(Source extract begins)
I Love Bali Forever

May 27, 2011

A hard look at a once-idyllic isle that tourism has transformed – for the worse.


943 Although most pictures depict beaches in Bali to be tranquil and peaceful, reality bites when you are thrown into a mad crowd upon arrival. (Photo: Nicole Low)

A convoy of Porsches and Ferraris from the local automobile club went past my hotel the other day. All of Jalan Kartika Plaza came to a complete halt, and for five whole minutes, no one offered to braid my hair, do my nails, drive me to Ubud, teach me to surf, change currency at the best rate... Everyone was too busy gawking at the fleet of luxe cars. The automobile club should drive down my street more often.

The Indonesian girls in the above passenger seats were all very fair.

There are Indonesian tourists after all. Like vampires, they only descend on the town at night. I think they all hide in their villas during the day or visit temples. The Indonesian tourists dress really well (simple, classy, neutral tones) and are also fair-skinned.
(Source extract ends)
Reproduce the portion of the Bali travel piece starting at "I Love Bali" and ending at "all very fair.". Draw only on the Bali travel piece above and bring in nothing from outside it.
(Supplied information begins)
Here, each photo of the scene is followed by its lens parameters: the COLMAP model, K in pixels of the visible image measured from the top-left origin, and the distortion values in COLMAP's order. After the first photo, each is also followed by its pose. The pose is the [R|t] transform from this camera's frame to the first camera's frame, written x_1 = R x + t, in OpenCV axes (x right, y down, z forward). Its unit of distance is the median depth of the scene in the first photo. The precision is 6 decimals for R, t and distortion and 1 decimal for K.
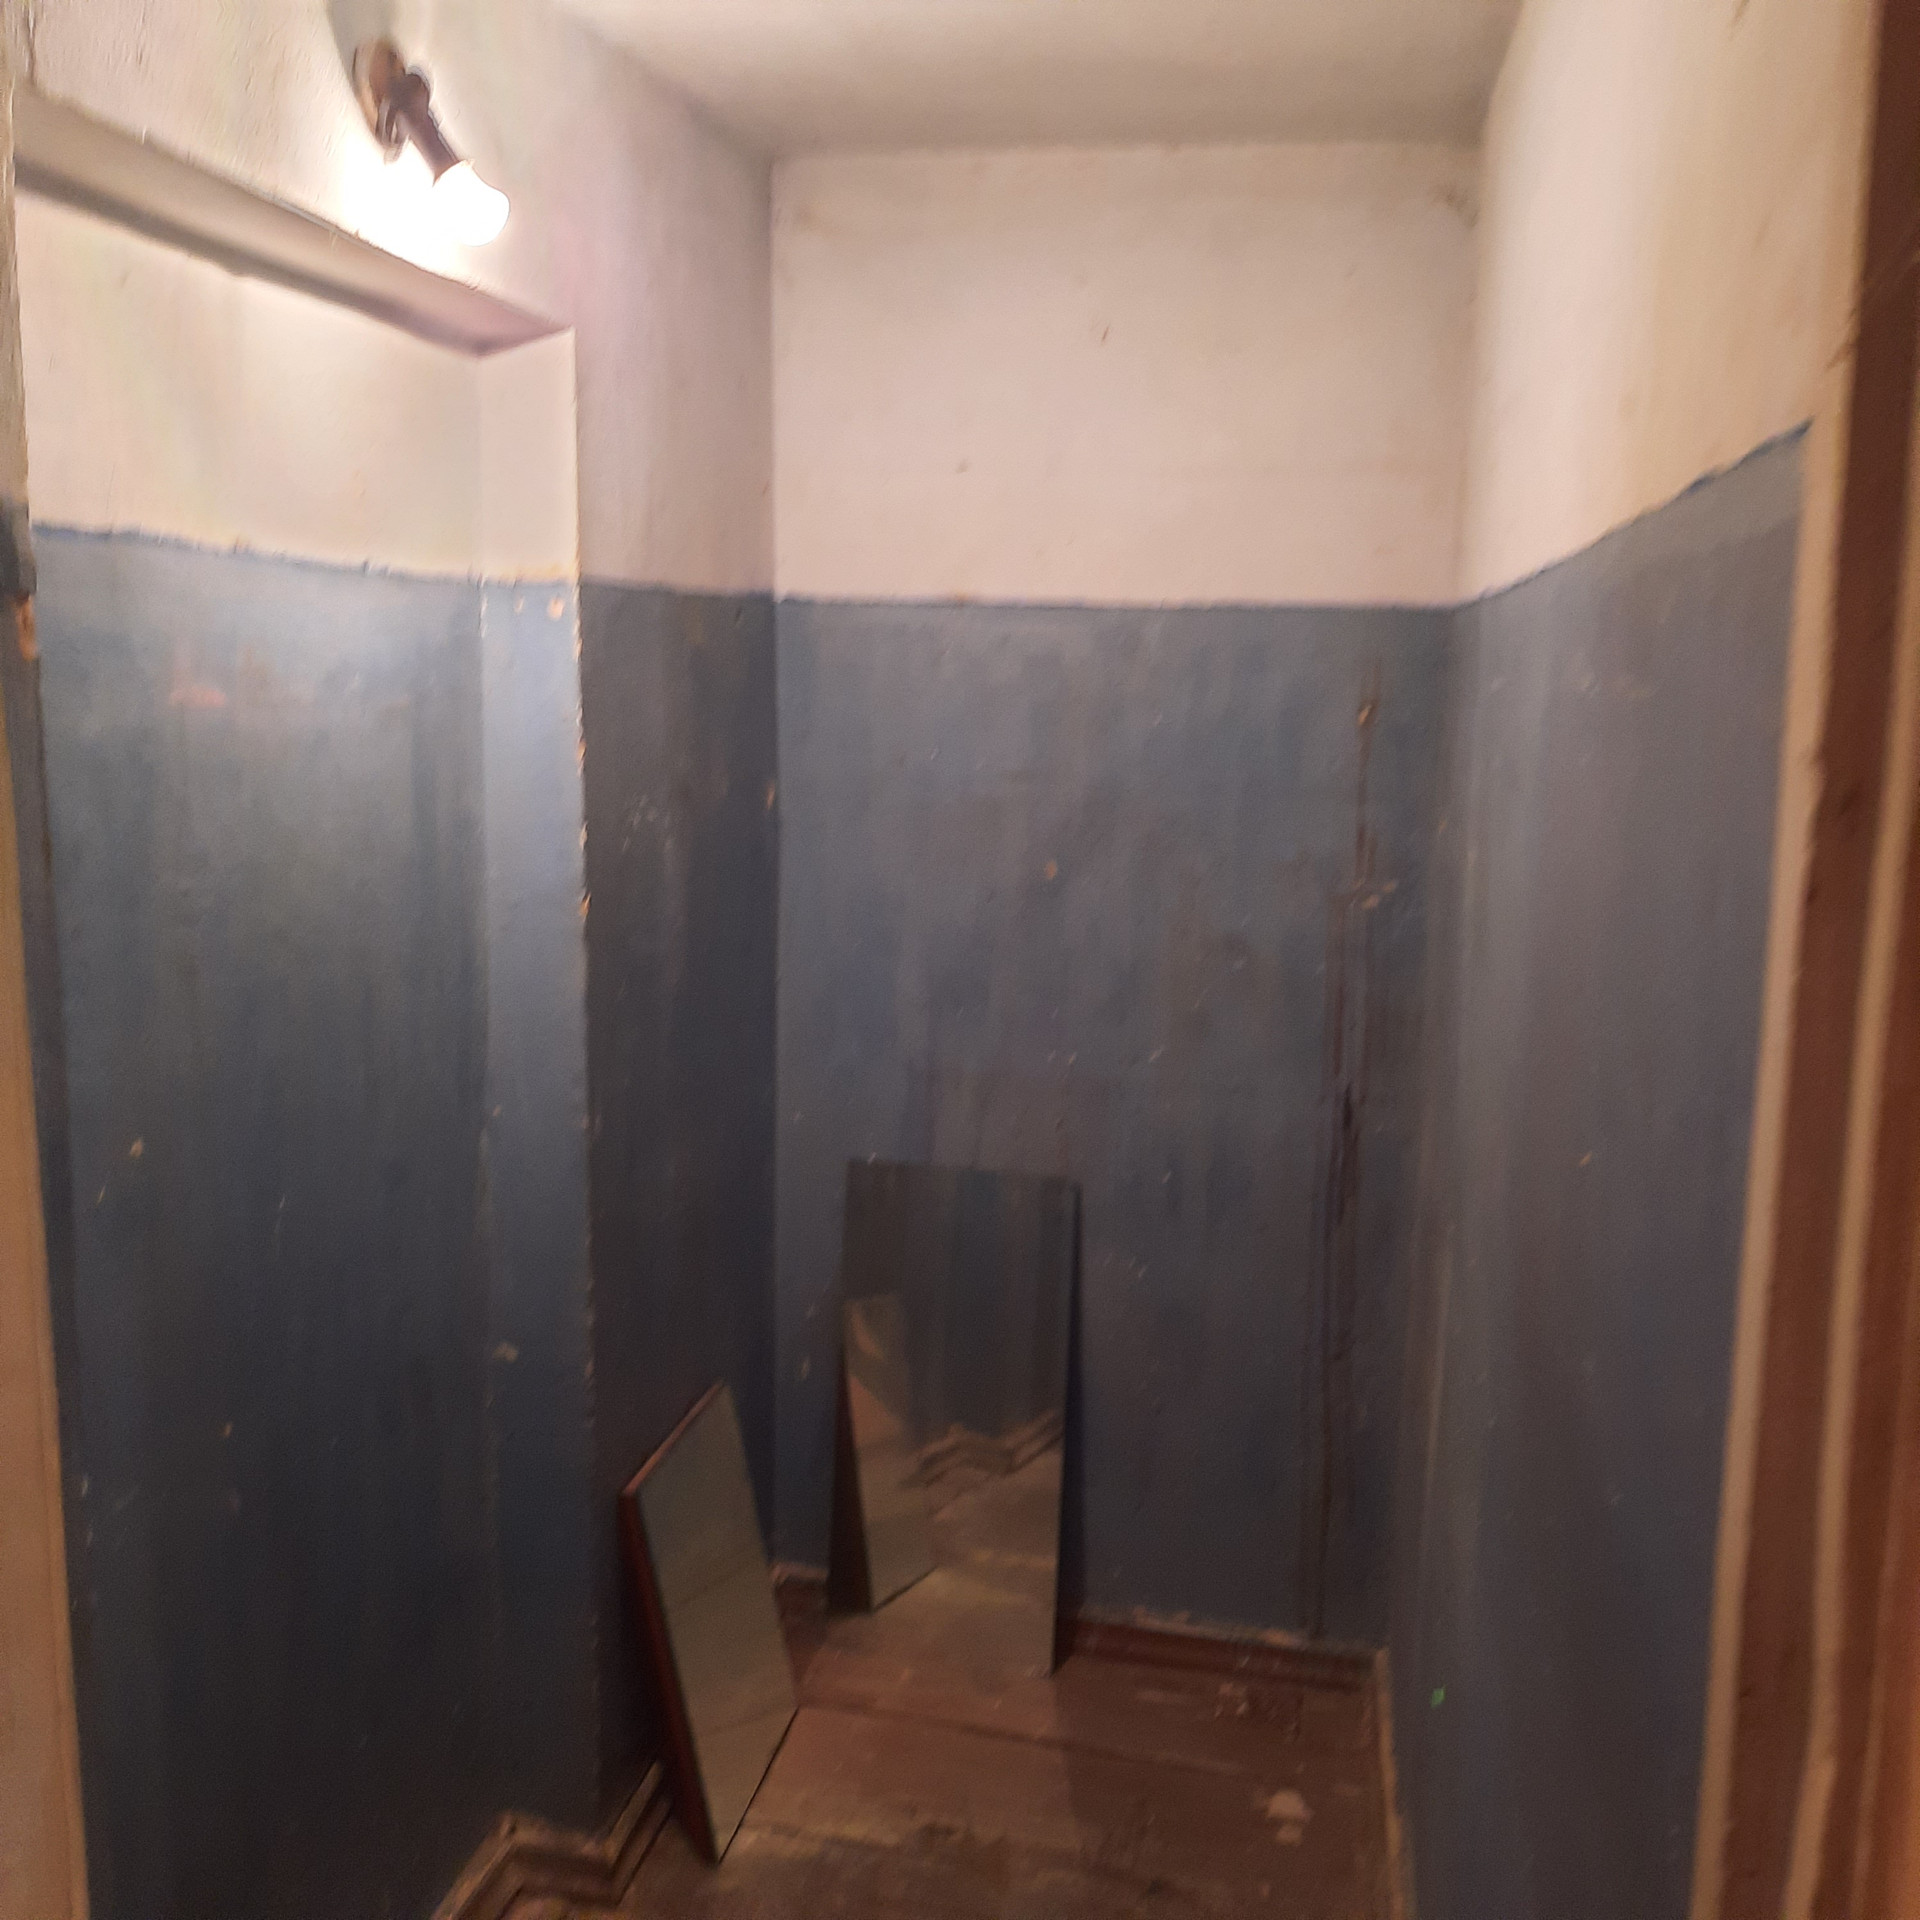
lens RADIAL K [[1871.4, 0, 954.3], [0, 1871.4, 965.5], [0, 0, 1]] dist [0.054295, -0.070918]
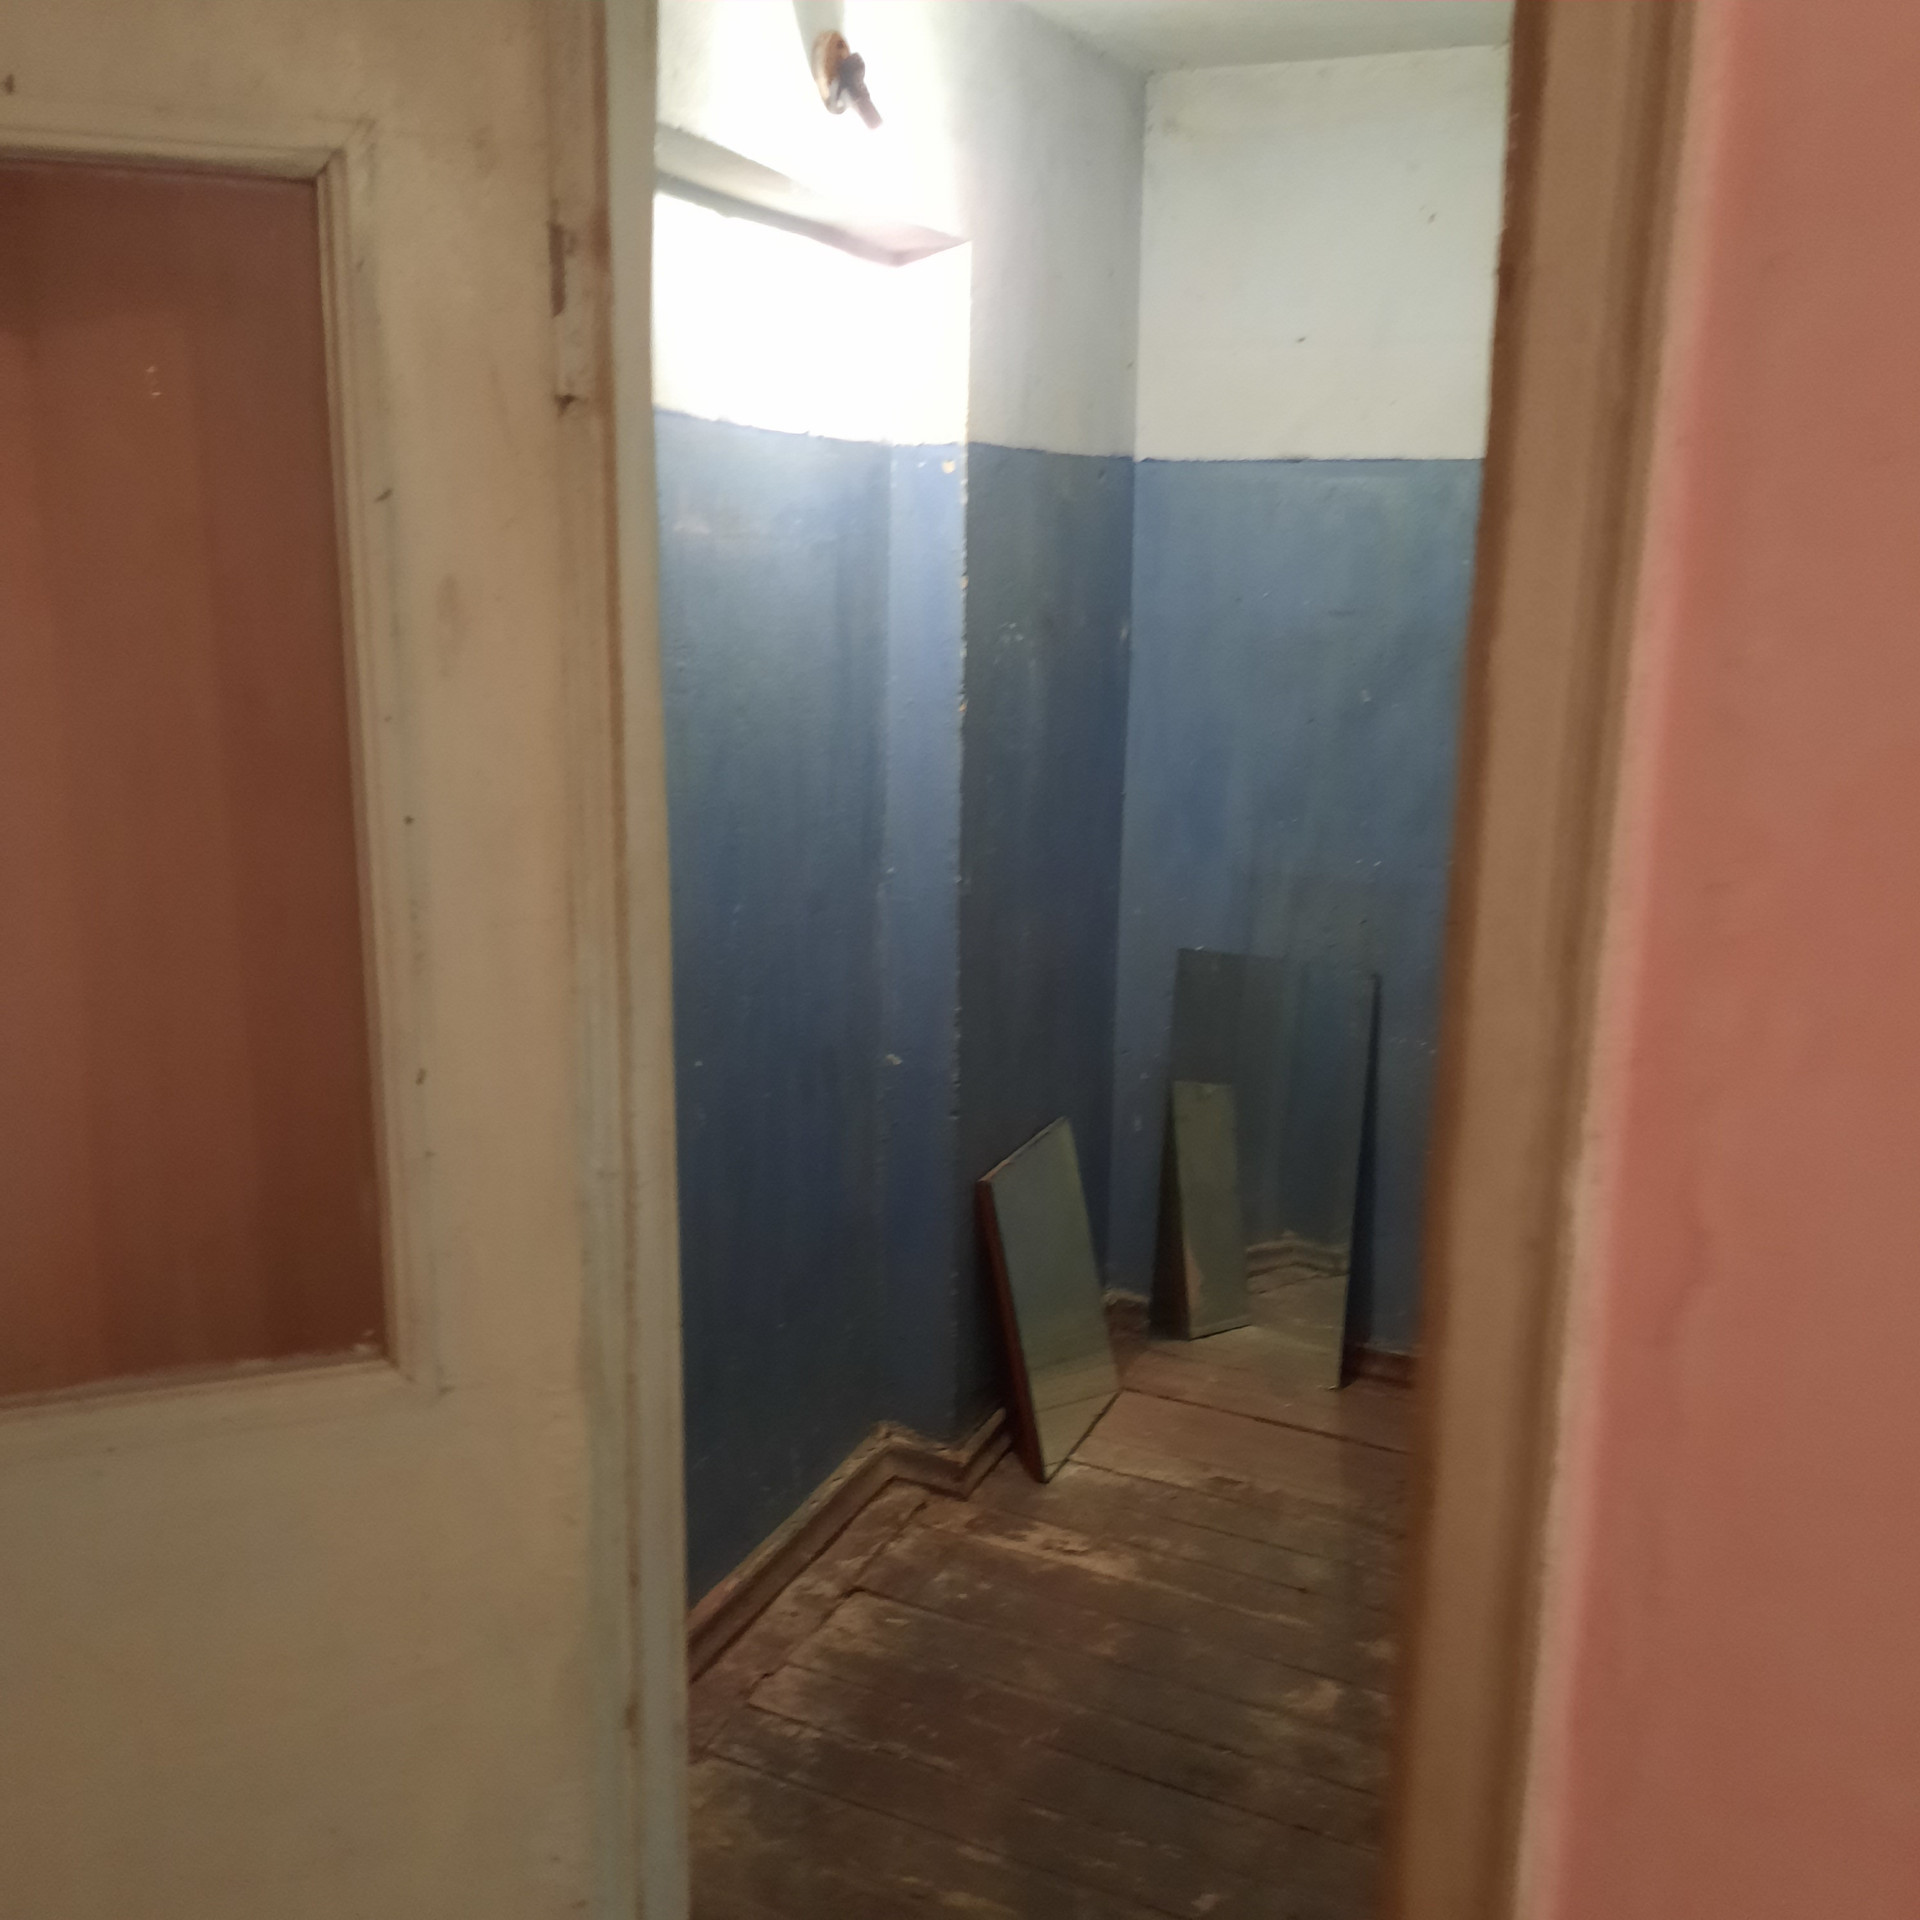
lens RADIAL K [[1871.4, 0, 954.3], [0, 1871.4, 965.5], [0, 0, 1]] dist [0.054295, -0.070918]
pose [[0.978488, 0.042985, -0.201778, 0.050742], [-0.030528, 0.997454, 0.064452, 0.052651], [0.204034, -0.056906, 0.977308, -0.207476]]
(Supplied information ends)
Task output:
I Love Bali Forever

May 27, 2011

A hard look at a once-idyllic isle that tourism has transformed – for the worse.


943 Although most pictures depict beaches in Bali to be tranquil and peaceful, reality bites when you are thrown into a mad crowd upon arrival. (Photo: Nicole Low)

A convoy of Porsches and Ferraris from the local automobile club went past my hotel the other day. All of Jalan Kartika Plaza came to a complete halt, and for five whole minutes, no one offered to braid my hair, do my nails, drive me to Ubud, teach me to surf, change currency at the best rate... Everyone was too busy gawking at the fleet of luxe cars. The automobile club should drive down my street more often.

The Indonesian girls in the above passenger seats were all very fair.